- Interactive map of Al Safa
- Coordinates: 25°10′14″N 55°13′58″E﻿ / ﻿25.17046°N 55.23273°E
- Country: United Arab Emirates
- Emirate: Dubai
- City: Dubai

Area
- • Total: 4.5 km^{2} (1.7 sq mi)

Population (2024)
- • Total: 16,986
- • Density: 3,800/km^{2} (9,800/sq mi)
- Community number: 353; 357

= Al Safa =

Al Safa (الصفا) is a locality in Dubai, United Arab Emirates (UAE). Al Safa is located in western Dubai and is bordered to the north by Jumeirah, to the south by Al Quoz, to the east by Al Wasl, and to the west by Al Manara.

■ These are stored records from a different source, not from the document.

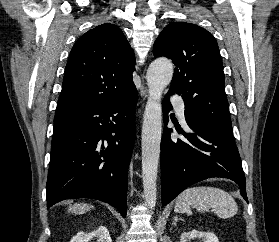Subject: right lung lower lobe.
I'll list each match as a JSON object with an SVG mask.
<instances>
[{
	"instance_id": "98d812e1",
	"label": "right lung lower lobe",
	"mask_w": 279,
	"mask_h": 242,
	"mask_svg": "<svg viewBox=\"0 0 279 242\" xmlns=\"http://www.w3.org/2000/svg\"><path fill=\"white\" fill-rule=\"evenodd\" d=\"M137 99L135 90L111 104L55 115L47 208L64 199L92 198L126 216Z\"/></svg>"
}]
</instances>
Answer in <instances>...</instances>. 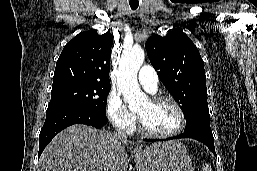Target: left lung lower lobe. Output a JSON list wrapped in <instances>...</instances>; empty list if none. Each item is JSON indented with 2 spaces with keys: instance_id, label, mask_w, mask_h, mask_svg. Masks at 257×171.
<instances>
[{
  "instance_id": "1",
  "label": "left lung lower lobe",
  "mask_w": 257,
  "mask_h": 171,
  "mask_svg": "<svg viewBox=\"0 0 257 171\" xmlns=\"http://www.w3.org/2000/svg\"><path fill=\"white\" fill-rule=\"evenodd\" d=\"M179 138H192V139L198 140L203 144H205L209 148V150L216 156L215 147H214V137H213L212 131L202 130V129H193V130L184 131V133L178 136H173L165 140L179 139ZM144 141H159V139H144Z\"/></svg>"
}]
</instances>
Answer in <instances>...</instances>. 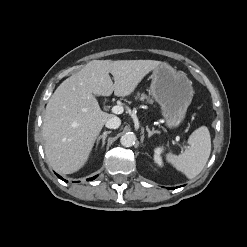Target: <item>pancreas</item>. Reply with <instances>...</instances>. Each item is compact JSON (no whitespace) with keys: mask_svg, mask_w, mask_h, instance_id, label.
<instances>
[{"mask_svg":"<svg viewBox=\"0 0 247 247\" xmlns=\"http://www.w3.org/2000/svg\"><path fill=\"white\" fill-rule=\"evenodd\" d=\"M136 98H139L141 101H145L146 100L148 103H152L153 102L151 99L148 98L147 95H145L143 93L141 95L138 94Z\"/></svg>","mask_w":247,"mask_h":247,"instance_id":"pancreas-1","label":"pancreas"}]
</instances>
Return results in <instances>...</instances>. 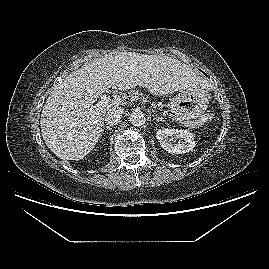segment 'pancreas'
<instances>
[{
  "label": "pancreas",
  "instance_id": "cf45deb5",
  "mask_svg": "<svg viewBox=\"0 0 269 269\" xmlns=\"http://www.w3.org/2000/svg\"><path fill=\"white\" fill-rule=\"evenodd\" d=\"M130 94L133 95V96H138L139 95V91L131 90L130 91Z\"/></svg>",
  "mask_w": 269,
  "mask_h": 269
}]
</instances>
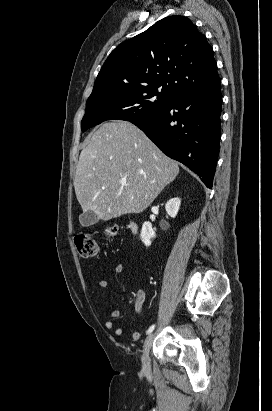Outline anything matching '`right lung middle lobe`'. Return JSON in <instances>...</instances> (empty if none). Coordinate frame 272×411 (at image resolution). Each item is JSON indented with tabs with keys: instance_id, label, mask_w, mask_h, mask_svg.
Wrapping results in <instances>:
<instances>
[{
	"instance_id": "obj_1",
	"label": "right lung middle lobe",
	"mask_w": 272,
	"mask_h": 411,
	"mask_svg": "<svg viewBox=\"0 0 272 411\" xmlns=\"http://www.w3.org/2000/svg\"><path fill=\"white\" fill-rule=\"evenodd\" d=\"M173 97L168 90L158 87L130 86L92 92L86 102L81 130L84 132L107 120L132 122L148 118L165 108Z\"/></svg>"
}]
</instances>
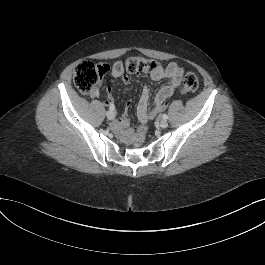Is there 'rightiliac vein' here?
<instances>
[{
	"label": "right iliac vein",
	"instance_id": "right-iliac-vein-1",
	"mask_svg": "<svg viewBox=\"0 0 265 265\" xmlns=\"http://www.w3.org/2000/svg\"><path fill=\"white\" fill-rule=\"evenodd\" d=\"M106 116L109 120H113V118L115 117L113 111L111 110L107 111Z\"/></svg>",
	"mask_w": 265,
	"mask_h": 265
}]
</instances>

Al Safa is bounded to the northwest and southwest by routes D 92 (Al Wasl Road) and E 11 (Sheikh Zayed Road) respectively.

Al Safa is a residential area; Interchange No. 2 (Pepsi Interchange) of Sheikh Zayed Road forms the southeastern periphery of the locality. Al Safa terminates at Interchange No. 3. Al Safa is divided into two subcommunities — Al Safa 1 and Al Safa 2, which house extremely affluent residential communities. Important landmarks in Al Safa include Emirates English Speaking School, Jumeirah English Speaking School, Jumeirah Primary School and English College Dubai.